Monday marked the 3 year anniversary of when my wife’s bankruptcy was discharged. I wrote about the causes of her bankruptcy back in December. It goes without saying that Longmont Ford and Public Service Credit Union won’t be getting any of our business in the future. I’m also not a big fan of the Colorado court system which lets a summons be served a third-party (more on that in a few weeks).
Yesterday, I was asked to publish an infographic on bankruptcy. Given my own background with bankruptcy and it liberating me from having to live off of ramen and peanut butter for an entire year, it was an obvious choice for me.
Some numbers that stood out to me:
- The total number of bankruptcies last year. When compared to the estimated 2012 population, roughly .4% declared bankruptcy last year. That works out to 1 out of every 250 men, women, and children.

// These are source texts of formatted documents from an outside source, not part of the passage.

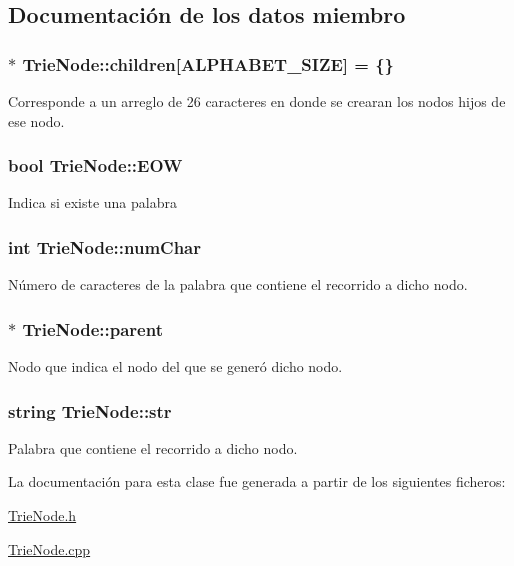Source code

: \subsection{Documentación de los datos miembro}
\hypertarget{class_trie_node_a3e37dd20032584eedaa6f45fda2b9698}{
\subsubsection[{children}]{$\ast$ Trie\-Node\-::children\mbox{[}A\-L\-P\-H\-A\-B\-E\-T\-\_\-\-S\-I\-Z\-E\mbox{]} = \{\}}}\label{class_trie_node_a3e37dd20032584eedaa6f45fda2b9698}
Corresponde a un arreglo de 26 caracteres en donde se crearan los nodos hijos de ese nodo. \hypertarget{class_trie_node_aeb4c2795d110df8c1fee5b494051e56d}{
\subsubsection[{E\-O\-W}]{\setlength{\rightskip}{0pt plus 5cm}bool Trie\-Node\-::\-E\-O\-W}}\label{class_trie_node_aeb4c2795d110df8c1fee5b494051e56d}
Indica si existe una palabra \hypertarget{class_trie_node_ae4cc4f53f8e5e06de5f460f6e8bbe0bb}{
\subsubsection[{num\-Char}]{\setlength{\rightskip}{0pt plus 5cm}int Trie\-Node\-::num\-Char}}\label{class_trie_node_ae4cc4f53f8e5e06de5f460f6e8bbe0bb}
Número de caracteres de la palabra que contiene el recorrido a dicho nodo. \hypertarget{class_trie_node_a523e346979214a75557e582fef02b3fd}{
\subsubsection[{parent}]{$\ast$ Trie\-Node\-::parent}}\label{class_trie_node_a523e346979214a75557e582fef02b3fd}
Nodo que indica el nodo del que se generó dicho nodo. \hypertarget{class_trie_node_aa5fbf2d2487f8d1f3eecee4e8b999a16}{
\subsubsection[{str}]{\setlength{\rightskip}{0pt plus 5cm}string Trie\-Node\-::str}}\label{class_trie_node_aa5fbf2d2487f8d1f3eecee4e8b999a16}
Palabra que contiene el recorrido a dicho nodo. 

La documentación para esta clase fue generada a partir de los siguientes ficheros\-:\begin{DoxyCompactItemize}
\item 
\hyperlink{_trie_node_8h}{Trie\-Node.\-h}\item 
\hyperlink{_trie_node_8cpp}{Trie\-Node.\-cpp}\end{DoxyCompactItemize}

- In 2005, one in 41 households filed for bankruptcy. And that was before the recession! However, a year later, the number of filings dipped by 70%. Both numbers are probably a result of the Bankruptcy Abuse Prevention and Consumer Protection Act of 2005 which went into effect in October of that year. People who were considering bankruptcy may have acted on it sooner than they might have otherwise to make sure they were covered by the more lenient rules.
- Medical bills are the #1 cause of bankruptcy, yet 78% of all people who file for bankruptcy have health insurance. Considering my own experience with hospital bills, I can easily believe this. And since ObamaCare reform doesn’t address many of the issues that actually make health care expensive, I don’t see this statistic going down any time soon.
- California leads the pack with nearly a quarter million bankruptcies last year, or nearly 20% of the total. Meanwhile, their population is only 12.6% of the nation.